On Wed, 19 Jun 2013, Andreas Sandberg wrote:
Hi Nilay,
Sorry for not replying earlier, I've been pretty busy fixing up bugs in the
x86 frontend to make SPEC CPU2006 actually work on x86. About 20% of the
benchmarks in my setup execute unsupported instructions and don't verify
correctly (some even terminate long before they are supposed to).
My take on the state of things at the moment is that there is probably a bug
if the second CPU is still executing in microcode and no CPU in a drained
system should ever be executing microcode. The patch as it is now breaks all
the assumptions we make about a drained system, so I'm still opposed to
committing it.
I did some investigations of my own and it seems like the second CPU is held
at pc 0xfffffff0.0 (i.e, not executing microcode early in the boot). Could
you try to find out why the second CPU in your system is stuck in microcode?
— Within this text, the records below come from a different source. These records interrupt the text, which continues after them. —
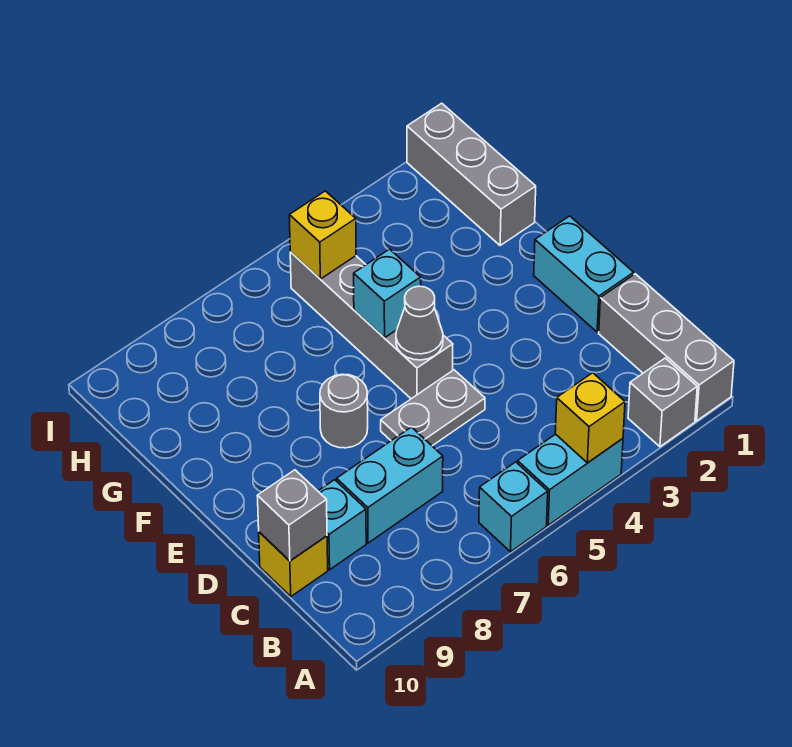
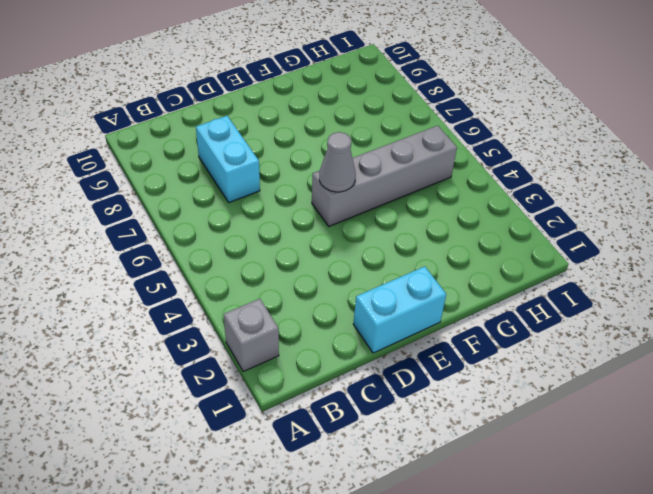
none -> grey brick A1:C1 level 1
none -> cyan brick A4:A5 level 1
none -> cyan brick A6 level 1

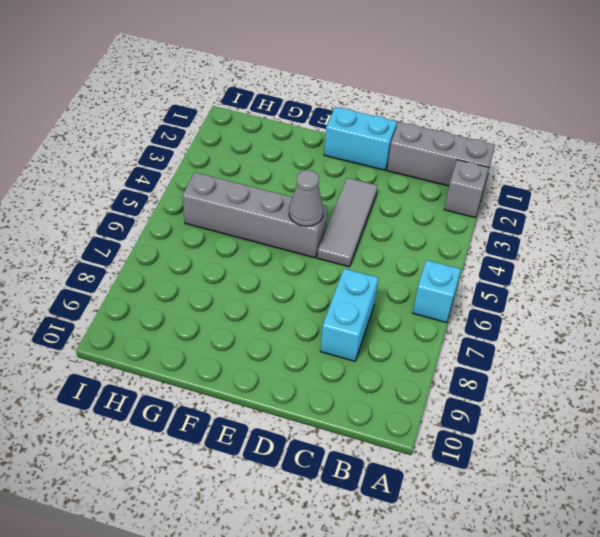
grey tile D3:D5 level 1 -> grey plate D5:D6 level 1
none -> cyan brick A4:A5 level 1
none -> cyan brick C9 level 1
none -> yellow brick C10 level 1

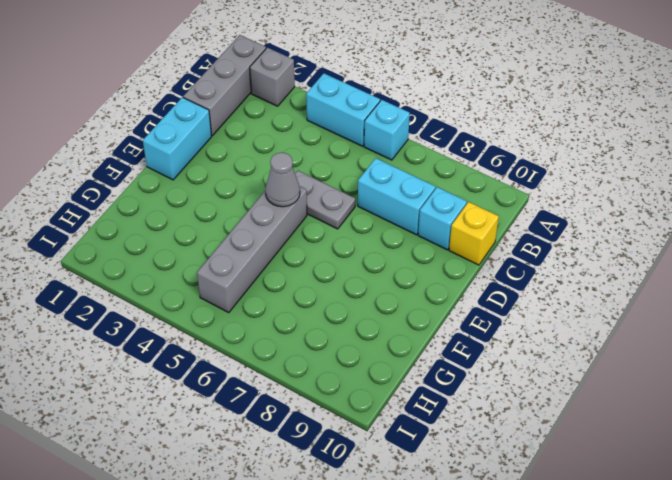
none -> grey round brick E7 level 1
none -> grey brick G1:I1 level 1
none -> yellow brick A4 level 2

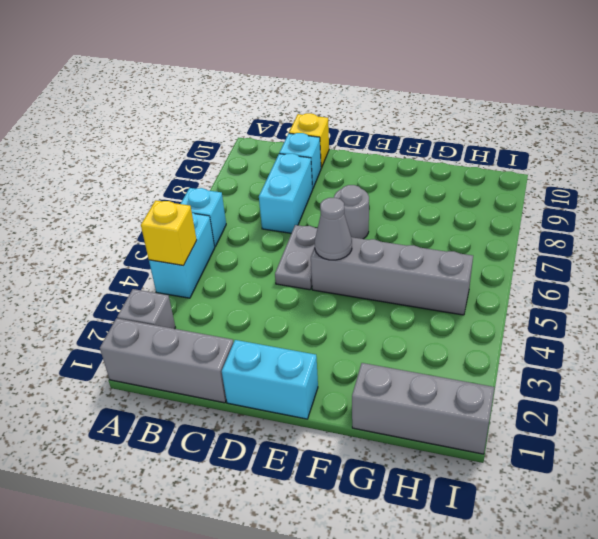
none -> grey brick C10 level 2
none -> cyan brick F5 level 2
none -> yellow brick H5 level 2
I suspect that the fact that your system is stuck in microcode is actually a
bug.
We should probably clean up the whole CPU state mess once and for all at some
point. I'm still not exactly sure, despite my implementing my own CPU model,
what is expected to happen in a CPU when the different methods controlling
state transitions are called. Not to mention where the methods are called
from and why. We really need to document that.
So here is what happens. cpu0 sends an INIT interrupt to cpu1. The code
for the interrupt appears in the file src/arch/x86/faults.cc, where the
processor state is initialized and the micropc is set to
X86ISAInst::RomLabels::extern_label_initIntHalt. This label appears in
src/arch/x86/isa/insts/romutil.py. Following five instructions are
executed:
def rom
{
extern initIntHalt:
rflags t1
limm t2, "~IFBit"
and t1, t1, t2
wrflags t1, t0
halt
eret
};
The halt instruction suspends the thread context, and micro pc remains
something close to the address of the label.
Since you observed a different code path, my guess is that both of us are
using different versions of the Linux kernel, or you are using a
completely different os. In either case, I am now even more convinced that
a cpu in Idle state means that there is no PC/uPC attached to it. So, you
should not be bothered about what its value is.